Negli ultimi anni la politica commerciale degli Stati Uniti è tornata al centro dell’attenzione internazionale. Washington, che oggi è il primo importatore al mondo e il secondo esportatore, ha intrapreso una strategia di revisione del proprio ruolo nei flussi globali, con un focus particolare sul confronto con la Cina. Questa scelta non riguarda soltanto i rapporti bilaterali tra le due superpotenze, ma incide anche sull’Europa e, indirettamente, sull’Italia e sulle sue regioni, tra cui la Sardegna.
Il rapporto economico tra Stati Uniti e Unione Europea resta molto intenso: nel 2024 gli scambi di beni hanno raggiunto 867 miliardi di euro, quasi il doppio rispetto a dieci anni prima, mentre quelli relativi ai servizi hanno toccato quota 817 miliardi. L’Italia è una delle economie europee più coinvolte in questo interscambio, essendo il secondo Paese dell’UE per esportazioni verso gli USA e il terzo per import dalla Cina. Ciò rende particolarmente interessante e rilevante osservare come le scelte statunitensi possano influenzare il commercio italiano.
Tra le misure introdotte negli ultimi anni, una delle più discusse è quella relativa alle nuove “port fees”, contributi applicati alle navi che scalano i porti americani. Le tariffe colpiscono soprattutto gli operatori e gli armatori cinesi, ma riguardano anche navi costruite in Cina o specifiche tipologie di cargo come car carrier e Ro-Ro. L’entità dei contributi può essere significativa: dagli 80 dollari a tonnellata per le navi di operatori cinesi, ai 23 dollari a tonnellata (o 154 dollari per TEU) per le navi non statunitensi costruite in Cina, fino ai 46 dollari net ton per le unità costruite all’estero. A queste misure si aggiungono dazi fino al 150% su particolari attrezzature portuali e sui loro componenti.
Tuttavia, è importante evidenziare che tali port fees — pur essendo state ufficialmente adottate — sono state sospese per un anno. Questa sospensione crea una sorta di tregua temporanea, che allenta le tensioni ma non risolve definitivamente la questione.
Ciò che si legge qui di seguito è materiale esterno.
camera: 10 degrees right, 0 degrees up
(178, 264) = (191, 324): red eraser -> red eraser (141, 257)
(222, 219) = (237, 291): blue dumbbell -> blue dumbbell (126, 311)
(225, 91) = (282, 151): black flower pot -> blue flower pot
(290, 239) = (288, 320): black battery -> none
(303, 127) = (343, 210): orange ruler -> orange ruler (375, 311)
Il tema rimane aperto e continua a generare incertezza tra gli operatori, poiché non è chiaro se le tariffe saranno applicate in futuro o se subiranno modifiche. L’orizzonte comporta dunque scenari mutevoli, ai quali il sistema logistico e commerciale europeo deve necessariamente adattarsi.
Nonostante la potenziale rilevanza di queste misure, l’impatto diretto sul commercio marittimo globale rimane, per ora, contenuto: nel 2025 solo il 4% dei volumi mondiali è stato coinvolto dalle nuove tariffe. Gli effetti più significativi sembrano risiedere non tanto nei volumi colpiti, quanto nel cambiamento più ampio dei modelli commerciali e nella crescente incertezza che condiziona le scelte strategiche delle imprese.
Il Rapporto 2025 - realizzato da SRM nell'ambito del Partenariato Esteso “NEST - Network 4 Energy Sustainable Transition” - si focalizza su tre sfide di forte attualità: la nuova sfida commerciale caratterizzata dall'introduzione dei dazi da parte degli Stati Uniti e le sfide della sostenibilità e dell’intermodalità, imperativi strategici per il futuro dei trasporti marittimi e la competitività del sistema infrastrutturale.
Il tema del protezionismo e dei dazi è analizzato da un punto di vista geopolitico e operativo, con particolare attenzione ai porti italiani che hanno importanti volumi di merci provenienti e dirette verso gli USA. Studiosi provenienti da Cina, Egitto, Germania e Spagna e membri della Global Shipping Think Tank Alliance hanno firmato saggi su transizione energetica, carbon neutrality e alternative fuels. Ulteriori approfondimenti sono poi stati realizzati sul tema complesso del trasporto intermodale mare-ferro, anche attraverso casi studio sui porti di Genova, Trieste e La Spezia: tre eccellenze del Paese che si distinguono per rilevanti quote di traffico gestite con questa modalità di trasporto.